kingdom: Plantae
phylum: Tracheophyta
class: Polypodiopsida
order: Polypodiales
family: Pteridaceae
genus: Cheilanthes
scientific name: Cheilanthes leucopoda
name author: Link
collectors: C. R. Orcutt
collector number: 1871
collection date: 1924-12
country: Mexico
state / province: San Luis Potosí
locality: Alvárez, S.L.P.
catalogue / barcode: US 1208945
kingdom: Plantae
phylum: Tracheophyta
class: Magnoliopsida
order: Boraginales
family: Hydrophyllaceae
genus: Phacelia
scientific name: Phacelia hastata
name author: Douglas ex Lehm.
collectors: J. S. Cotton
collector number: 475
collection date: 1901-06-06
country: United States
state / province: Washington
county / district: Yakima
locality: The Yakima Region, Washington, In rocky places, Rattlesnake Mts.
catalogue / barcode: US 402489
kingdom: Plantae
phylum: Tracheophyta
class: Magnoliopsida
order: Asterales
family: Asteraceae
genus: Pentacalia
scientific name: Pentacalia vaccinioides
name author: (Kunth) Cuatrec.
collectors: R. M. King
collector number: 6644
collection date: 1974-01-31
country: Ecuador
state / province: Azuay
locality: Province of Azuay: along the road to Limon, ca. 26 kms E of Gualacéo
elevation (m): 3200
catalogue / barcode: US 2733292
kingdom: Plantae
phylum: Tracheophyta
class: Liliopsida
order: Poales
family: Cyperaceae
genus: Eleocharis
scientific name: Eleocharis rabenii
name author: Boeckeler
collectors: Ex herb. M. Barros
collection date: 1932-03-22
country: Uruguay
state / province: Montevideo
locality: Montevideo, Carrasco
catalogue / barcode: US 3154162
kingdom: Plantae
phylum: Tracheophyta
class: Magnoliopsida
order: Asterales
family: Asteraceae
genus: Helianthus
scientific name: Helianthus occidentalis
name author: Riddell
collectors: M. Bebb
—————
Aim of the exercise |
Reproduce all of the lines above, changing each occurrence of "catalogue / barcode" to "catalog number" and leaving everything else as it is.

Solution for this problem |
kingdom: Plantae
phylum: Tracheophyta
class: Polypodiopsida
order: Polypodiales
family: Pteridaceae
genus: Cheilanthes
scientific name: Cheilanthes leucopoda
name author: Link
collectors: C. R. Orcutt
collector number: 1871
collection date: 1924-12
country: Mexico
state / province: San Luis Potosí
locality: Alvárez, S.L.P.
catalog number: US 1208945
kingdom: Plantae
phylum: Tracheophyta
class: Magnoliopsida
order: Boraginales
family: Hydrophyllaceae
genus: Phacelia
scientific name: Phacelia hastata
name author: Douglas ex Lehm.
collectors: J. S. Cotton
collector number: 475
collection date: 1901-06-06
country: United States
state / province: Washington
county / district: Yakima
locality: The Yakima Region, Washington, In rocky places, Rattlesnake Mts.
catalog number: US 402489
kingdom: Plantae
phylum: Tracheophyta
class: Magnoliopsida
order: Asterales
family: Asteraceae
genus: Pentacalia
scientific name: Pentacalia vaccinioides
name author: (Kunth) Cuatrec.
collectors: R. M. King
collector number: 6644
collection date: 1974-01-31
country: Ecuador
state / province: Azuay
locality: Province of Azuay: along the road to Limon, ca. 26 kms E of Gualacéo
elevation (m): 3200
catalog number: US 2733292
kingdom: Plantae
phylum: Tracheophyta
class: Liliopsida
order: Poales
family: Cyperaceae
genus: Eleocharis
scientific name: Eleocharis rabenii
name author: Boeckeler
collectors: Ex herb. M. Barros
collection date: 1932-03-22
country: Uruguay
state / province: Montevideo
locality: Montevideo, Carrasco
catalog number: US 3154162
kingdom: Plantae
phylum: Tracheophyta
class: Magnoliopsida
order: Asterales
family: Asteraceae
genus: Helianthus
scientific name: Helianthus occidentalis
name author: Riddell
collectors: M. Bebb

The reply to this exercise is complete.